Visual Prompt Learning Drives Next-Generation AI-Generated Content Across Modalities

From smarter image generation to efficient model tuning, visual prompt learning is reshaping AI-generated content, this review maps the landscape and reveals where the field is headed next.

Review: Prompt learning in computer vision: a survey. ​​​​​​​Image Credit: TA design / Shutterstock​​​​​​​Review: Prompt learning in computer vision: a survey. ​​​​​​​Image Credit: TA design / Shutterstock

Researchers from Fudan University published a review article in the special issue "Latest Advances in Artificial Intelligence Generated Content" of Frontiers of Information Technology & Electronic Engineering Vol. 25, No. 1, 2024. Based on the close relationship between vision and language information built by vision-language models (VLMs), prompt learning has become crucial in many important application fields. This article provides a progressive and comprehensive review of visual prompt learning related to artificial intelligence-generated content (AIGC).

The core of vision-language pre-training is to learn cross-modal alignment through large-scale image-text pairs. As a representative model, Contrastive Language-Image Pre-training (CLIP) trains image and text encoders using contrastive learning, enabling zero-shot/few-shot learning and image-text retrieval. A Large-scale ImaGe and Noisy-text embedding (ALIGN) enhances model robustness through larger-scale data, while Bootstrapping Language-Image Pre-training (BLIP) and Vision-and-Language Transformer (ViLT) optimize pre-training efficiency through bootstrapping caption generation and lightweight architecture, respectively. These models provide robust feature encoders for prompt learning.

Visual prompt learning is divided into two categories: language prompting and visual prompting.
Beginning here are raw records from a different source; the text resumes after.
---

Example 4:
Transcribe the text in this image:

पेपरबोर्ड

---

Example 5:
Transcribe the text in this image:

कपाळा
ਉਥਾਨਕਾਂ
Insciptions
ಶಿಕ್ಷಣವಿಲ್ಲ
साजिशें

Language prompting enhances the model's generalization ability to new categories through learnable text contexts (such as CoOp and CoCoOp), while Prompt Learning with Optimal Transport (PLOT) achieves multi-prompt alignment through optimal transport to handle complex attributes. Visual prompting adapts pre-trained models through image perturbations or masks (such as VP and MAE-VQGAN), and Class-Aware Visual Prompt Tuning (CAVPT) and Iterative Label Mapping-based Visual Prompting (ILM-VP) further combine text and visual features to improve task performance. In addition, multi-modal prompting (such as MaPLe and Instruction-ViT) integrates language and visual information, showing stronger performance in cross-modal tasks.

Prompt-guided generative models are mainly diffusion models, which combine VLMs to achieve semantically controllable image generation, editing, and inpainting. Stable-Diffusion and Imagen reduce computational costs through latent space diffusion and support multi-modal prompts such as text and masks; ControlNet and DreamBooth enhance model flexibility through conditional control and few-shot fine-tuning. In image editing tasks, SmartBrush and Blended-Diff achieve high-precision inpainting using text and mask prompts, demonstrating the key role of prompts in interactive generation.

Prompt tuning aims to adapt large-scale models to downstream tasks efficiently. In ViTs, Visual Prompt Tuning (VPT) achieves parameter-efficient fine-tuning through learnable prompts in the input layer or intermediate layers, and Long-Tailed Prompt Tuning (LPT) optimizes prompt strategies for long-tailed classification. In VLMs, TCM, and V-VL enhance cross-modal interaction through dual-modal prompt generators, while LoRA and Adapter series reduce training parameters through low-rank adaptation or lightweight modules. These methods significantly reduce computational costs while maintaining model performance, making them suitable for resource-constrained scenarios.

Future research directions include: 1) Alleviating domain shifts and improving prompt interpretability in image classification; 2) Optimizing models such as SAM by incorporating domain knowledge in semantic segmentation; 3) Reducing the distribution difference between base classes and new classes in open-vocabulary object detection; 4) Building task-prompt associations in multi-task learning; 5) Introducing Chain-of-Thought (CoT) to enhance multi-step reasoning; 6) Applying prompts in professional fields such as medical imaging and weather forecasting; 7) Designing cross-view robust visual prompts in gait recognition. These directions will promote the development of prompt learning towards more general and interpretable AI systems.